══ TASK INPUT

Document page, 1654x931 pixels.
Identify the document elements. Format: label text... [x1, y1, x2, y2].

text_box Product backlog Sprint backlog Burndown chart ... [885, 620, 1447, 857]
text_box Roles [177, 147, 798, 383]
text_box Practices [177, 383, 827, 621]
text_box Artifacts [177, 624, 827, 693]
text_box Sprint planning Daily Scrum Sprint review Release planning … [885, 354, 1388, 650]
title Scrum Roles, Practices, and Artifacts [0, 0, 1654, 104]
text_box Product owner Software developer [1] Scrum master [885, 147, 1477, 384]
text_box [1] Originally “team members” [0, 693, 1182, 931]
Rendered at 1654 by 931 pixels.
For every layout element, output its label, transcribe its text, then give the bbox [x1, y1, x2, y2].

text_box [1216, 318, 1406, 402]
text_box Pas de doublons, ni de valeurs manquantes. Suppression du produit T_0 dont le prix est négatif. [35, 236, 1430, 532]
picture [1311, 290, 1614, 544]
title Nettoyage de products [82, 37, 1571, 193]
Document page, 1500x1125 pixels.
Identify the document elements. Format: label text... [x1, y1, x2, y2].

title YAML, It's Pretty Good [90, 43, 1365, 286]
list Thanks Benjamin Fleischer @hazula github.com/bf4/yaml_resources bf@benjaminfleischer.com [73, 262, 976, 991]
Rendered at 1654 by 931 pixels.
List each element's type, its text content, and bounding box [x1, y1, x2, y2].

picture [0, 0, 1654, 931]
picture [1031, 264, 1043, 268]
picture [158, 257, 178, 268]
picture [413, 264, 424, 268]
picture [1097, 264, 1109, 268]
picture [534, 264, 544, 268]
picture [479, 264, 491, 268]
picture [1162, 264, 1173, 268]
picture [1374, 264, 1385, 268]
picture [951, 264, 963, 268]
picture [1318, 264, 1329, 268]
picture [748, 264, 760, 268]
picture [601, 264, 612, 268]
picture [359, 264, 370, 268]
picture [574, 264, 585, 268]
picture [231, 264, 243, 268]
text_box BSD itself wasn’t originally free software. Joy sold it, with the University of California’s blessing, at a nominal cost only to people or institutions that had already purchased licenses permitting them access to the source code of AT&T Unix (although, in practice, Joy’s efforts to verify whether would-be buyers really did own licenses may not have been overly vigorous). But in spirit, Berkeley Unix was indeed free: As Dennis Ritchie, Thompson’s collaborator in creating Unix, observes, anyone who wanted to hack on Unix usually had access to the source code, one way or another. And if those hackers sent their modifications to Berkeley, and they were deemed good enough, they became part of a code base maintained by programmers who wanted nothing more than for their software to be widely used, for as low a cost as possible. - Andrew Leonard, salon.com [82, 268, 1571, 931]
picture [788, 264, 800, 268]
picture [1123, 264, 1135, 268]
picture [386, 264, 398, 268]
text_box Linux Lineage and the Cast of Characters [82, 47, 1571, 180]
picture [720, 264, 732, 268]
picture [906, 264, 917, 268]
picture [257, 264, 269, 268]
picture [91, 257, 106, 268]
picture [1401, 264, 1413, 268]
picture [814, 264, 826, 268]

════

TASK PROMPT: Rewrite all the entries above, swapping "pixels" for "px" and leaving everything else unchanged.

OUTPUT FOR THIS EXERCISE:
Document page, 1654x931 px.
Identify the document elements. Format: label text... [x1, y1, x2, y2].

text_box Product backlog Sprint backlog Burndown chart ... [885, 620, 1447, 857]
text_box Roles [177, 147, 798, 383]
text_box Practices [177, 383, 827, 621]
text_box Artifacts [177, 624, 827, 693]
text_box Sprint planning Daily Scrum Sprint review Release planning … [885, 354, 1388, 650]
title Scrum Roles, Practices, and Artifacts [0, 0, 1654, 104]
text_box Product owner Software developer [1] Scrum master [885, 147, 1477, 384]
text_box [1] Originally “team members” [0, 693, 1182, 931]
Rendered at 1654 by 931 px.
For every layout element, output its label, transcribe its text, then give the bbox [x1, y1, x2, y2].

text_box [1216, 318, 1406, 402]
text_box Pas de doublons, ni de valeurs manquantes. Suppression du produit T_0 dont le prix est négatif. [35, 236, 1430, 532]
picture [1311, 290, 1614, 544]
title Nettoyage de products [82, 37, 1571, 193]
Document page, 1500x1125 px.
Identify the document elements. Format: label text... [x1, y1, x2, y2].

title YAML, It's Pretty Good [90, 43, 1365, 286]
list Thanks Benjamin Fleischer @hazula github.com/bf4/yaml_resources bf@benjaminfleischer.com [73, 262, 976, 991]
Rendered at 1654 by 931 px.
List each element's type, its text content, and bounding box [x1, y1, x2, y2].

picture [0, 0, 1654, 931]
picture [1031, 264, 1043, 268]
picture [158, 257, 178, 268]
picture [413, 264, 424, 268]
picture [1097, 264, 1109, 268]
picture [534, 264, 544, 268]
picture [479, 264, 491, 268]
picture [1162, 264, 1173, 268]
picture [1374, 264, 1385, 268]
picture [951, 264, 963, 268]
picture [1318, 264, 1329, 268]
picture [748, 264, 760, 268]
picture [601, 264, 612, 268]
picture [359, 264, 370, 268]
picture [574, 264, 585, 268]
picture [231, 264, 243, 268]
text_box BSD itself wasn’t originally free software. Joy sold it, with the University of California’s blessing, at a nominal cost only to people or institutions that had already purchased licenses permitting them access to the source code of AT&T Unix (although, in practice, Joy’s efforts to verify whether would-be buyers really did own licenses may not have been overly vigorous). But in spirit, Berkeley Unix was indeed free: As Dennis Ritchie, Thompson’s collaborator in creating Unix, observes, anyone who wanted to hack on Unix usually had access to the source code, one way or another. And if those hackers sent their modifications to Berkeley, and they were deemed good enough, they became part of a code base maintained by programmers who wanted nothing more than for their software to be widely used, for as low a cost as possible. - Andrew Leonard, salon.com [82, 268, 1571, 931]
picture [788, 264, 800, 268]
picture [1123, 264, 1135, 268]
picture [386, 264, 398, 268]
text_box Linux Lineage and the Cast of Characters [82, 47, 1571, 180]
picture [720, 264, 732, 268]
picture [906, 264, 917, 268]
picture [257, 264, 269, 268]
picture [91, 257, 106, 268]
picture [1401, 264, 1413, 268]
picture [814, 264, 826, 268]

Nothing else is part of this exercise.